La première partie, laborieuse, semble avoir pour unique objectif de remettre en place le cadre des anciennes amours du cinéaste : rutilance eighties, fascination pour le luxe, érotisme compassé. Une idée pointe, celle d’une auto-parodie satirique, tant tout cela sonne faux et cheap. Car au-delà de l’imagerie, les thèmes eux-mêmes sont éculés : la publicité, la manipulation, les mensonges, soit le back catalogue de Palmien.
Certes, tout cela est très bien filmé, et ne cesse de jouer avec les codes pour montrer à quel point le maitre à bord n’est pas dupe des artifices qu’il manipule. Cadrages carcéraux, intérieurs cossus et étouffants dans leur épure laquée, permanence du voyeurisme et de la surveillance des écrans contaminent progressivement le récit. Les comédiennes, assez irritantes, la blonde executive woman et la brune fausse victime, ont tout d’une pâle copie des couples iconiques du cinéma, Mulholland Drive en tête. Mais là aussi, l’ironie semble assumée, et De Palma prend un malin plaisir à faire de ses poupées des marionnettes dociles… Reste à savoir à quel profit.

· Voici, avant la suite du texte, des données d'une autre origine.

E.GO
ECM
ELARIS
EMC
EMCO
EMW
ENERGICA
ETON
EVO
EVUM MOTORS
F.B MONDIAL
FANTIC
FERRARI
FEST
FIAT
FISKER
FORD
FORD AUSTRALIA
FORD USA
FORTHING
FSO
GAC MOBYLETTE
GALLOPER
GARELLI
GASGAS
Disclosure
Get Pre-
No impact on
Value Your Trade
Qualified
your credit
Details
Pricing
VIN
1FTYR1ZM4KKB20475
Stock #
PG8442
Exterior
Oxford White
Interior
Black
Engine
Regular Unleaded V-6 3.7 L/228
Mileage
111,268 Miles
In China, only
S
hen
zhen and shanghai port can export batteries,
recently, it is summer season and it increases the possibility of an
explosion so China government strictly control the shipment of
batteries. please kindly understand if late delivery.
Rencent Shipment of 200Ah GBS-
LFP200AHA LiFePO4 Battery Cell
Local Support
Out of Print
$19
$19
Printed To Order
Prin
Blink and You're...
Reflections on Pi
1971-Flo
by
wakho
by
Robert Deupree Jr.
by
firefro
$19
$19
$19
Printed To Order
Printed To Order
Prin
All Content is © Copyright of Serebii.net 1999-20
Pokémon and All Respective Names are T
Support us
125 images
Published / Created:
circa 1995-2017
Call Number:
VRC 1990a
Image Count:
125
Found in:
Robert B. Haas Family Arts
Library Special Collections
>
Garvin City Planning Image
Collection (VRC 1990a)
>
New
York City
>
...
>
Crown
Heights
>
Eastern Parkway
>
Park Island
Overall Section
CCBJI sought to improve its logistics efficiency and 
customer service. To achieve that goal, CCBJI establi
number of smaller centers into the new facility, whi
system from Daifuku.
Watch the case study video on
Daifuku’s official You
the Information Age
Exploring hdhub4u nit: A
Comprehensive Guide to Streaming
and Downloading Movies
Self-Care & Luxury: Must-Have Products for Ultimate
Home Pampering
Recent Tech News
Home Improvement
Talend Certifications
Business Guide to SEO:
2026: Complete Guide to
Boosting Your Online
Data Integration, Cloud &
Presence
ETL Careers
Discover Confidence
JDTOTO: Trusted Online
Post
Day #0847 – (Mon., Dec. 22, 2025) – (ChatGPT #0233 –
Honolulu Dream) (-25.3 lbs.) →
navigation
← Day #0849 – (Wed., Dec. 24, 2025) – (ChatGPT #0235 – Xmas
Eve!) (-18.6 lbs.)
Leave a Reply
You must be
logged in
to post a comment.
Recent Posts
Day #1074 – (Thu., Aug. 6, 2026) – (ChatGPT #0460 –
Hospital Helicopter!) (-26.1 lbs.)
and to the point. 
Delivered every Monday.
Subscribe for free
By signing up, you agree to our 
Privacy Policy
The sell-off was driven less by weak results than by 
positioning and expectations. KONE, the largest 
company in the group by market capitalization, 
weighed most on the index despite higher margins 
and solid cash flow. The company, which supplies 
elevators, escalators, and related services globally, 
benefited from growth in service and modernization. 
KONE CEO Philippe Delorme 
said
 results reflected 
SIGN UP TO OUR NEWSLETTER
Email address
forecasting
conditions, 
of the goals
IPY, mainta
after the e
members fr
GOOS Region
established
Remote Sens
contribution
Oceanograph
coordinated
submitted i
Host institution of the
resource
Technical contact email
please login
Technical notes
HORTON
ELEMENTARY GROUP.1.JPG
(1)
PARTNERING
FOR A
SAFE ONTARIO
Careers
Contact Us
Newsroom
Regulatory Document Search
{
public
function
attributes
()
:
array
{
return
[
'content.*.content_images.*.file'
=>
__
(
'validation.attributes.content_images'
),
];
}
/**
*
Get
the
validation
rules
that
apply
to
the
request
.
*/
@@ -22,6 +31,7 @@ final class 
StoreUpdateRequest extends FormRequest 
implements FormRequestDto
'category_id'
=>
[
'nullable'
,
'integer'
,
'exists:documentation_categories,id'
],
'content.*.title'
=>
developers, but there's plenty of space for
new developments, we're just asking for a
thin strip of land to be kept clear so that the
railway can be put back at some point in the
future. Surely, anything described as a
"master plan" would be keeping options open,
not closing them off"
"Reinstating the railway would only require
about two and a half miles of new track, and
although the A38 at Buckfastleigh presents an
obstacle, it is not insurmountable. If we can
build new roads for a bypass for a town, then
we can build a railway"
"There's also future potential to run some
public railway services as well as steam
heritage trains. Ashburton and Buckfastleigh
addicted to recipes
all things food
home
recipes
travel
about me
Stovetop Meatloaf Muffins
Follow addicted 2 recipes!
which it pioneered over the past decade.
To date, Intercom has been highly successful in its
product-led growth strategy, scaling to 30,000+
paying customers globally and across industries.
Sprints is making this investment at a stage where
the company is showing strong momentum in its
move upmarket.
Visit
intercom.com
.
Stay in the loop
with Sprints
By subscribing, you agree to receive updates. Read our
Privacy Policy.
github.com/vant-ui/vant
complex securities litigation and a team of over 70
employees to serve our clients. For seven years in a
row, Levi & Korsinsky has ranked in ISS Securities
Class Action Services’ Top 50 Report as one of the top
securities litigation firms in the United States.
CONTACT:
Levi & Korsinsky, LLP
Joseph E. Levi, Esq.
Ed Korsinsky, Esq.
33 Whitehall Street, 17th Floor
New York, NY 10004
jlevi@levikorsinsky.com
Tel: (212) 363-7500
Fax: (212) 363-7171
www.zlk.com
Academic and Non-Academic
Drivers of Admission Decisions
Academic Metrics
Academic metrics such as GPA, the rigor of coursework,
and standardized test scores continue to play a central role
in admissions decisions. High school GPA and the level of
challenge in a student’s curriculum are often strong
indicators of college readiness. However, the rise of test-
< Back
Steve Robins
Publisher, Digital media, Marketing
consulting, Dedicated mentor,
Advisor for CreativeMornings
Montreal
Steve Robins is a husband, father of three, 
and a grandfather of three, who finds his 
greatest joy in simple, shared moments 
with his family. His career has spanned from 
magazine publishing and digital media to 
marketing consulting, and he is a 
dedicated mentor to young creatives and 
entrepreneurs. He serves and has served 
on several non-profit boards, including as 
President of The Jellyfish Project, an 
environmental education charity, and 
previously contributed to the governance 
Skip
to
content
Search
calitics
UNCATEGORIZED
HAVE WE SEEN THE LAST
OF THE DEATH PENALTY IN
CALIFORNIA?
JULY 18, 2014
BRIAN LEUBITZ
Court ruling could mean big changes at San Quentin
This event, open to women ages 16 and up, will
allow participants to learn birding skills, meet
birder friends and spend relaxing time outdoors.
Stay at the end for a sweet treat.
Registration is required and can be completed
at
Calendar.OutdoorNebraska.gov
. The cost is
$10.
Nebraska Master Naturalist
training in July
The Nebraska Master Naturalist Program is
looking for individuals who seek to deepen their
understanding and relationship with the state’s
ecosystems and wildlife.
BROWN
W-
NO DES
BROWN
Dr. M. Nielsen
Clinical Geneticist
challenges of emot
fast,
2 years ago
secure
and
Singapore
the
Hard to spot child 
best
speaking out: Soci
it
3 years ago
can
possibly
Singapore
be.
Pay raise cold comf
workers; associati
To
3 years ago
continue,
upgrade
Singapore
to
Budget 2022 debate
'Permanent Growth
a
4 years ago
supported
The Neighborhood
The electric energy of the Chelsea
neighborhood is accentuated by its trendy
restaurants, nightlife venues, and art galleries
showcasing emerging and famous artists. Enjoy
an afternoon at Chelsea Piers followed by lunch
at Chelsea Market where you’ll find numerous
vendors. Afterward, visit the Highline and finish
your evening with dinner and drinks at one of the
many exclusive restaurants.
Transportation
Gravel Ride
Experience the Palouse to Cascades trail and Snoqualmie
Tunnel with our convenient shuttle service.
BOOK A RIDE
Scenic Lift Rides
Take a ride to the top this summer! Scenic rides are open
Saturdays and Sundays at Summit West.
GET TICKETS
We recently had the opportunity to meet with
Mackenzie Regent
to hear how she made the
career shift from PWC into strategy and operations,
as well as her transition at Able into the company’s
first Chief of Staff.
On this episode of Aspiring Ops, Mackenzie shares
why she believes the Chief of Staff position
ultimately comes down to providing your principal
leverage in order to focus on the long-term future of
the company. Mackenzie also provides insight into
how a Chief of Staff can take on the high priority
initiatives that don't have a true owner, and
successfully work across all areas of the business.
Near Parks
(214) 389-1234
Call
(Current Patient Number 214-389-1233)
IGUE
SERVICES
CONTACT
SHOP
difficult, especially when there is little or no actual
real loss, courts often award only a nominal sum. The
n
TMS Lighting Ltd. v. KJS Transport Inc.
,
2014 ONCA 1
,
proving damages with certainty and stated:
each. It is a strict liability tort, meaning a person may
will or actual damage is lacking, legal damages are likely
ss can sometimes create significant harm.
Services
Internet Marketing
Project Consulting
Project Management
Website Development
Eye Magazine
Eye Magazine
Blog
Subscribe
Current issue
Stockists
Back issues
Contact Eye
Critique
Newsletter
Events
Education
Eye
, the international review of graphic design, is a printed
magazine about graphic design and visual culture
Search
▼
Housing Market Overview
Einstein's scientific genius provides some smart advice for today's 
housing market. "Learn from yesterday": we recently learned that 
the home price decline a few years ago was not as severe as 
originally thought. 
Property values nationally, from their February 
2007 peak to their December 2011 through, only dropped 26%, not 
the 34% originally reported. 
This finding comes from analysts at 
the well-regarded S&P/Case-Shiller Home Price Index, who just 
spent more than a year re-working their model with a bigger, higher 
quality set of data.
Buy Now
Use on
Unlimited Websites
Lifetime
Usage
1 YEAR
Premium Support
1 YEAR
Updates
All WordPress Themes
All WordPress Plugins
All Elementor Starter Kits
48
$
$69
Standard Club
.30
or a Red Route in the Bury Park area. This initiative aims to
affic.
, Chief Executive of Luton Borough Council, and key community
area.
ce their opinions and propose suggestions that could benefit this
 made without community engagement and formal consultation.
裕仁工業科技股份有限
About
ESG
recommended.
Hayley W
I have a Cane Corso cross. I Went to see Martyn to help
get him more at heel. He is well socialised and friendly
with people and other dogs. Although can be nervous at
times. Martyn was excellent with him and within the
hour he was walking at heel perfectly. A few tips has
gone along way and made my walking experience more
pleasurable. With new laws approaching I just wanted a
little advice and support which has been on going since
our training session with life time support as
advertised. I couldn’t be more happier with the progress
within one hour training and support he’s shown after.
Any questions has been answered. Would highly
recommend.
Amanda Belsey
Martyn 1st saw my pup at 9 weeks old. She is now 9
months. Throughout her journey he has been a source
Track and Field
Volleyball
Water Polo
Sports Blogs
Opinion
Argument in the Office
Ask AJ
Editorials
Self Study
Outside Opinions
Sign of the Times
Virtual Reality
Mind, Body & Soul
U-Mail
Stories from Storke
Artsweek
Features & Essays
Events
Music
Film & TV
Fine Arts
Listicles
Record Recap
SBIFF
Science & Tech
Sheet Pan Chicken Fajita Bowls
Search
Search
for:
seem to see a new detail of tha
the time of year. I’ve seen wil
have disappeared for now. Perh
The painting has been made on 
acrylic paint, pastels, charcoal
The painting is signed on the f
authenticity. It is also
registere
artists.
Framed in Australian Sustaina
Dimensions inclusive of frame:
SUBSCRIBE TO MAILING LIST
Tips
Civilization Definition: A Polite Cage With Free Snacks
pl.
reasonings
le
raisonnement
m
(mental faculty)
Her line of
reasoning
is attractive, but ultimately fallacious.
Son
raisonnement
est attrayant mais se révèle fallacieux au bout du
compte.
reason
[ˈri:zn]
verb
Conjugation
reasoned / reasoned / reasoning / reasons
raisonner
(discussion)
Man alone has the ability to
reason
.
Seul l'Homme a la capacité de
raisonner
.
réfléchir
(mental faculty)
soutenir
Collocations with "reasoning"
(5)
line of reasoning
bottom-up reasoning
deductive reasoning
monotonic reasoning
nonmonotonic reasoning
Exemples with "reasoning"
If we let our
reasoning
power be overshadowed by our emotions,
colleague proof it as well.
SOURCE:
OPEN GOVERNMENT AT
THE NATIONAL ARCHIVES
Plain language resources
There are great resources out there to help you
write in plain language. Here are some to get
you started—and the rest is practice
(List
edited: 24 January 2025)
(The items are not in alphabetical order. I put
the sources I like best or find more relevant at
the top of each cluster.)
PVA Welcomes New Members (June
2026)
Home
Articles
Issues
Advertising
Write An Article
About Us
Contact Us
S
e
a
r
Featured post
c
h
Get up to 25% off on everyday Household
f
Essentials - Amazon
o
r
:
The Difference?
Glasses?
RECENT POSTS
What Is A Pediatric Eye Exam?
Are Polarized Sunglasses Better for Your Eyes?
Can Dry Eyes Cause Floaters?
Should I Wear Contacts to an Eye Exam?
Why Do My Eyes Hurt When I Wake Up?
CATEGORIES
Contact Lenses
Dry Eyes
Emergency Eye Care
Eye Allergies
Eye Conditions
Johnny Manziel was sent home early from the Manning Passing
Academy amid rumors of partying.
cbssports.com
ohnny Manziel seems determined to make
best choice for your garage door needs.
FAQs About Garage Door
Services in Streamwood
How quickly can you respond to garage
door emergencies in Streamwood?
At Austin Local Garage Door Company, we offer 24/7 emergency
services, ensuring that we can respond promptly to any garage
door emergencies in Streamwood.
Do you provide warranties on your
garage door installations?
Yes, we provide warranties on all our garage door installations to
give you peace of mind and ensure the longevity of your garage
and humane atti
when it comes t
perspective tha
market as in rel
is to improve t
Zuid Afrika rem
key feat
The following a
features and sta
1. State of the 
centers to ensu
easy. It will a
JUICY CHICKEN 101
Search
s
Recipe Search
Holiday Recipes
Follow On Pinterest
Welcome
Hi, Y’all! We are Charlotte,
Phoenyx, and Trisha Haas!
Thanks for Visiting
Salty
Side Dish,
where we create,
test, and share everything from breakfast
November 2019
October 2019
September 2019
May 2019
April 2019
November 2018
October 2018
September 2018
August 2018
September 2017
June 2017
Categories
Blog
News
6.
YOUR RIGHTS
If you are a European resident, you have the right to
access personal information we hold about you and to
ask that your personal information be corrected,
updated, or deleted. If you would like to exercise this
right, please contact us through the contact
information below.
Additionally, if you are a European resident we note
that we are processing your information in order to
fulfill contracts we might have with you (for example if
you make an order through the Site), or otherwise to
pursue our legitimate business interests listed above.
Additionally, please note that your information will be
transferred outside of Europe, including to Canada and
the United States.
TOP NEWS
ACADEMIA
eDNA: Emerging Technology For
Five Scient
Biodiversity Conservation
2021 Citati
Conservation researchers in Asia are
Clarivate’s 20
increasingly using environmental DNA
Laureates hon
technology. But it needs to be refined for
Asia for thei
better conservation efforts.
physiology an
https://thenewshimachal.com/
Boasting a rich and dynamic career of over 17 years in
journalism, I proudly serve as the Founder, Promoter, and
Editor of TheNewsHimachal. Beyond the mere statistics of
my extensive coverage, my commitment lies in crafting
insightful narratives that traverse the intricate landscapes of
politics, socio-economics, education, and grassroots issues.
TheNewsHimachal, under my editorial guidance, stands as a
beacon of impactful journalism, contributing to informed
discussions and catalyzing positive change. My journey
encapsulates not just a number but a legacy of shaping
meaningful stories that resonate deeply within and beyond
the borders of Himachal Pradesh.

A mesure que l’intrigue progresse, le cinéaste abat ses cartes. Loin des contraintes imposées par les grands studios, financé par une Europe acquise à sa cause d’auteur, il laisse libre cours à ses fantasmes et sa quête d’une beauté formelle. Comme dans Femme Fatale, qui s’ouvrait sur une séquence maitresse, les circonvolutions du polar ne sont qu’un prétexte à une exploration de l’image et ses fantasmes. La séquence en split-screen et les multiples retournements oniriques du final sont le véritable terrain de jeu obsessionnel du cinéaste, auquel il revient sans cesse, et avec une maitrise unique. Tout amateur de son cinéma y trouvera son compte, mais ayons la lucidité de reconnaitre que l’emballage pour y parvenir est de plus en plus léger, voire transparent.